Old Man’s River: Dersu Uzala

Following on from yesterday’s post, carrying on with the experiment:

Recommendation 2: (Film)

Dersu Uzala. I could pretend to be a high-falutin’ film critic and tell you all the reasons why Akira Kurosawa is such a fantastic film-maker, why Dersu is such a fantastic film, how many Oscars and Globes and Bears and Roses the film won, and so on. But I’m not going to, because I don’t know how. What I do know how to do is to point you at imdb in case that helps you.

I was around 19 when I saw the film. Normally, wild horses would not have dragged me into a film made by a Japanese director, in Russian, with stilted English subtitles, and only available for viewing at the local Soviet Cultural Centre (if memory serves me right, this was on Lower Circular Road, maybe 10 minutes walk from where we lived in Moira St in Calcutta). When I found out that it was over two hours long, and that I couldn’t smoke in there either, wild elephants could not have dragged me in there to see it.

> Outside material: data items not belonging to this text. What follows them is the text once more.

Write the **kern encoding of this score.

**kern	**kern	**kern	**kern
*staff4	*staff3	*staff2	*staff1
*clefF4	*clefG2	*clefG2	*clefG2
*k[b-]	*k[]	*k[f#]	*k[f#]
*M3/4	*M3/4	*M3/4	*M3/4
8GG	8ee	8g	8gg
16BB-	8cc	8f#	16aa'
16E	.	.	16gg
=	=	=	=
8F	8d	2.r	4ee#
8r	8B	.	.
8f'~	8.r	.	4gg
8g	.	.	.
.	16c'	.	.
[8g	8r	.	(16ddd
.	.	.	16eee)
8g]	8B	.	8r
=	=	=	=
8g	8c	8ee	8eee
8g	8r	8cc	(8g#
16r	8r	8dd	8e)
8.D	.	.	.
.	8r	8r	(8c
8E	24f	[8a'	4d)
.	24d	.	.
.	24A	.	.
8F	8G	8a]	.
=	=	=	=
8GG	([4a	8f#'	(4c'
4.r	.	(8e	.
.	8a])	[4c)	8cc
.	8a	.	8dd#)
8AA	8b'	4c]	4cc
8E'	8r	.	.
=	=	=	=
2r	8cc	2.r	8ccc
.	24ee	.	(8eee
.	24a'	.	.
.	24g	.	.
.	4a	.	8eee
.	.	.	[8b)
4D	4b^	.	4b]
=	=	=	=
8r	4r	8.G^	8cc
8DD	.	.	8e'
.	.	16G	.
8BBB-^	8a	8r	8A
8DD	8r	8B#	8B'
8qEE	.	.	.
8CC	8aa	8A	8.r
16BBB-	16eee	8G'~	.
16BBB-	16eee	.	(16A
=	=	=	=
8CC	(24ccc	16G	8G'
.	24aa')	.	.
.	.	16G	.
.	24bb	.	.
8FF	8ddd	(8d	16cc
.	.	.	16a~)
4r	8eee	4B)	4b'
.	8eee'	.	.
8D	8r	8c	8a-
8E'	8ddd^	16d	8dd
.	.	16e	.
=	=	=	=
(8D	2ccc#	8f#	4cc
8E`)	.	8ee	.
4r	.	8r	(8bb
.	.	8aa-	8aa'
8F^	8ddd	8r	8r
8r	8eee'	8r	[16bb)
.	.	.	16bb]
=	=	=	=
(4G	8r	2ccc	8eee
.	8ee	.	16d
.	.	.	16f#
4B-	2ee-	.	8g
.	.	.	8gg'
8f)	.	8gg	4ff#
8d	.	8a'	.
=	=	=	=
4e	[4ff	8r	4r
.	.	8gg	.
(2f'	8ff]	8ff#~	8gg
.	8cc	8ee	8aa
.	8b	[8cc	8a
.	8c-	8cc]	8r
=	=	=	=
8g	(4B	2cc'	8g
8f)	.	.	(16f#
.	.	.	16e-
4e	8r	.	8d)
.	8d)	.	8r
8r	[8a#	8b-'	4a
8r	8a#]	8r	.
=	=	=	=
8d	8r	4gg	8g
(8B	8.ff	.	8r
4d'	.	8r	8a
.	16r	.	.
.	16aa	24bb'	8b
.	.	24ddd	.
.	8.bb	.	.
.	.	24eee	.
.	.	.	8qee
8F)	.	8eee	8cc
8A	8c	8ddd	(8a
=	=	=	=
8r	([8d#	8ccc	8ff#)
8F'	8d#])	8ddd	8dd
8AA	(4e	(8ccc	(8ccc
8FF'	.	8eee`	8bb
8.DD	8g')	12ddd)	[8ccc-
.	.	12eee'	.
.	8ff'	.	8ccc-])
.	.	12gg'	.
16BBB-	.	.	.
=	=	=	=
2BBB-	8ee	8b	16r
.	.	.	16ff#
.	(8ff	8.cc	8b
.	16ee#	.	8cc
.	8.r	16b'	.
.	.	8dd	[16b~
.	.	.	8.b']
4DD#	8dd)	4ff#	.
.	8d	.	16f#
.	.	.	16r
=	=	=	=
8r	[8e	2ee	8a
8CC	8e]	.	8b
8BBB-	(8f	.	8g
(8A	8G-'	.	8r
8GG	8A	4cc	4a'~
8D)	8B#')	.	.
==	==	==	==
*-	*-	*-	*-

Yet I went. Dragged there by my girlfriend. Amazing, the wild-horse-power of the fairer sex. And sat there, rebellious, mute, uncomfortable, nicotine-withdrawn, trying my best not to show any of this.

As you can imagine from the above, I was not predisposed to like the film. Anything but. Yet, after sitting quietly for 140 minutes, I could not forget it. The acting, the photography, the starkness of the landscape, the raw yet deeply moving relationship between the two main characters.

And I love the quote for which the film became famous amongst its small but select cult following:

Why man live in box?

Yes, why indeed?

So if you get the chance, rent or buy the film. It’s powerful, it’s moving, and it teaches you something.

One thought on “Old Man’s River: Dersu Uzala”

  1. The transition from day to freezing night still sticks in my mind, and I haven’t seen the film for about 20 years.

    Because of Kurosawa, I will see any Japanese film at the drop of a hat. Wheras because of Velvet Goldmine, I tend to steer clear of British films unless completely sure they are not crap.